学長・野風草だより

No.369

No.369 2013年5月24日(金)

鴨川をどりと能の世界へ

 京都に住んではや40年を越えました。南座の顔見世は昨年暮れに見ることができ(野風草だよりNo.311)、下鴨神社の流鏑馬には今年のGWに出かけました(野風草だよりNo.361)。お恥ずかしい限りですがちょっと京都づいています。5月17日、今度は舞妓・芸妓さんの踊りを楽しみに、先斗町の歌舞練場に「鴨川をどり」を見に出かけました。先斗町はけっこう(夜に)通っていますが、歌舞練場は初めてです。祇園甲部の「都をどり」は京舞井上流で、上七軒の「北野をどり」は若柳流で、この先斗町の「鴨川をどり」は尾上流の振り付けだそうです。そしてストーリーのある舞踊劇になっているのが特徴です。

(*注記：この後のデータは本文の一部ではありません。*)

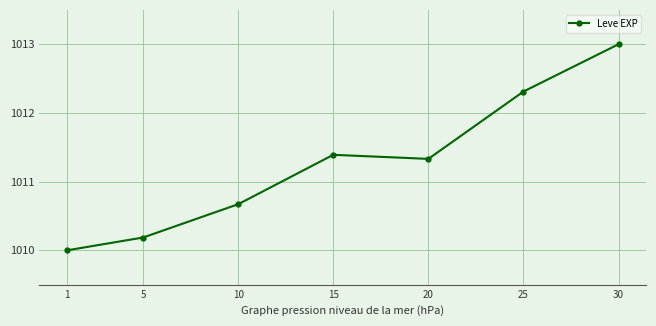

Reading left to right, transcribe all the data shown in this chart.

1010.0	1010.2	1010.7	1011.4	1011.3	1012.3	1013.0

 今回は「女舞忠臣蔵」で、第1幕では浅野内匠頭の死から大石内蔵助らが討ち入りを果たして自刃するまでを4場でセリフ入りの踊りで見せていきます。ストーリーを知っているだけに、まさに日本の伝統的な踊りを修業してきた舞妓・芸妓さんたちによる舞踊劇を堪能できました。失礼かもしれませんが、まるで宝塚歌劇じゃないかと思いました。もっとも宝塚歌劇を直接見たことありません。これもいつかチャレンジしたいと思っています。
 第2幕では、歌舞伎や文楽の「仮名手本忠臣蔵」の名場面を見立で、華麗に踊っていきます。「おかる・勘平の道行きの段」では、いのししの傘を何人もの舞妓さんがくるくると回しながら楽しませてくれたのは、ご愛敬でした。たまたま昨年暮れの顔見世で片岡仁左衛門と中村時蔵が演じていたのを見ていたので、ああこんな風にして楽しむのもありなんだなと思いました。

 最後には桜満開の花の清水寺に舞台をうつして、出演者全員が華麗な踊りを見せてくれます。客席に舞妓さんたちがサイン入りの手拭いを投げ入れていたのに、ちょっとびっくりでした。ええなー。私は2階席でしたので、届きませーん。この第2幕では、三味線、お囃子、長唄を芸妓さんたちが演じているのも見ることが出来ました。笛や鼓の作調は藤舎名生、藤舎呂船さんがされていました。私は、藤舎名生さんのCD「四季の笛―一管」、「静寂―古都の瞑想」「日本の心と笛―月山」などを愛聴していましたので、へー、こんなところで藤舎名生さんの名前が出てくるとは驚きでした。長年にわたり指導されているのだそうです。いつか直接演奏をお聞きしてみたいものです。京都を満喫したひと時でした。

 24日の夜には、京都造形芸術大学の春秋座で、世阿弥生誕650周年記念として観世流宗家の観世清和師による「翁」を見せていただきました。「能にして能にあらず」と言われて神聖視されている曲で、芸能の始原的な魅力を思わせるものだと紹介されていました。恥ずかしながら能はいつもは眠たくなってしまうのですが、今回はけっこう踊りも変化があり、お囃子も賑やかで、舞台に注目し続けることが出来ました。狂言は茂山千五郎師をはじめとする茂山家の方々で、めでたい「末広かり」でした。
 最後は片山銕之丞師による「高砂―祝言之式」でした。「高砂や、この浦舟に帆を上げて・・・」と言うのは結婚式などで昔よく聞いたものですが、初めて終わりまで聞き、勇壮な舞にお祝いの雰囲気があふれてるのだと感じました。銕之丞師の舞は、昨年の瓜生山での薪能でも見せていただきました(野風草だよりNo.217)。こうした古典芸能の粋を拝見させていただいた京都造形芸術大学の皆さまに感謝いたします。